All of the boards have the ability to support multiple nvme drives. However, you won’t get full bandwidth to all of the devices concurrently. In most cases, that is probably fine, however if you are doing something like putting all your devices in a RAID array, you will likely see a bandwidth impact. Whether or not this yields any real-world performance impact probably depends on your use case.
For AM5 boards that support 4 nvme drives they almost always fall into one of two layouts. Either 1 of the devices is connected directly to the CPU’s lanes and the rest are connected through the chipset’s 4 lanes or 2 devices get full bandwidth and the other 2 are connected to the chipset.
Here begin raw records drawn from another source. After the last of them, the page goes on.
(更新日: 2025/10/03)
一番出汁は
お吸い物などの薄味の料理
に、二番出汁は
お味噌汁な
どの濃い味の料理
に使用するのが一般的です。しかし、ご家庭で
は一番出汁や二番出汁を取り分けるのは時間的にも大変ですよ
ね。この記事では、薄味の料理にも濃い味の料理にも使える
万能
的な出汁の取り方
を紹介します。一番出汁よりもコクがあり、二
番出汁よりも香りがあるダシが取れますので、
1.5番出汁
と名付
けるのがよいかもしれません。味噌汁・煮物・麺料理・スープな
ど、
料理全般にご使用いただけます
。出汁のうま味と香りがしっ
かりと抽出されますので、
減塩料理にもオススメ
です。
It’s either more NVME slots or more PCIE Slots (or X speed) or USB ports for what I’ve seen in the wild. I learned this the hard way as well while building my Mediaserver with a board that shared some of it’s lane between one of the slot and nvme. That said an NVME slot is just a pcie slot in another format. You can get adapters to convert them to PCIE slot. I did this to add one more card in my mediaserver and it’s working fine.
My MSI X870E Ace Max has 5 nvme slots. That said it’s bottom slot shares bandwidth with the 5th nvme slot. You will often see the following in the manual or specs :
** M.2_1 & PCI_E3 share the bandwidth. M.2_1 will run at x2 speed when installing device in the PCI_E3 slot. You can switch M.2_1 slot to x4 in the BIOS, but this will disable the PCI_E3 slot.
This varies alot from board and mfg. If you need a lot of lanes you better go with a server version of a motherboard or HEDT. My Proxmox server has a lot of everything but it’s a Threadripper 3950x.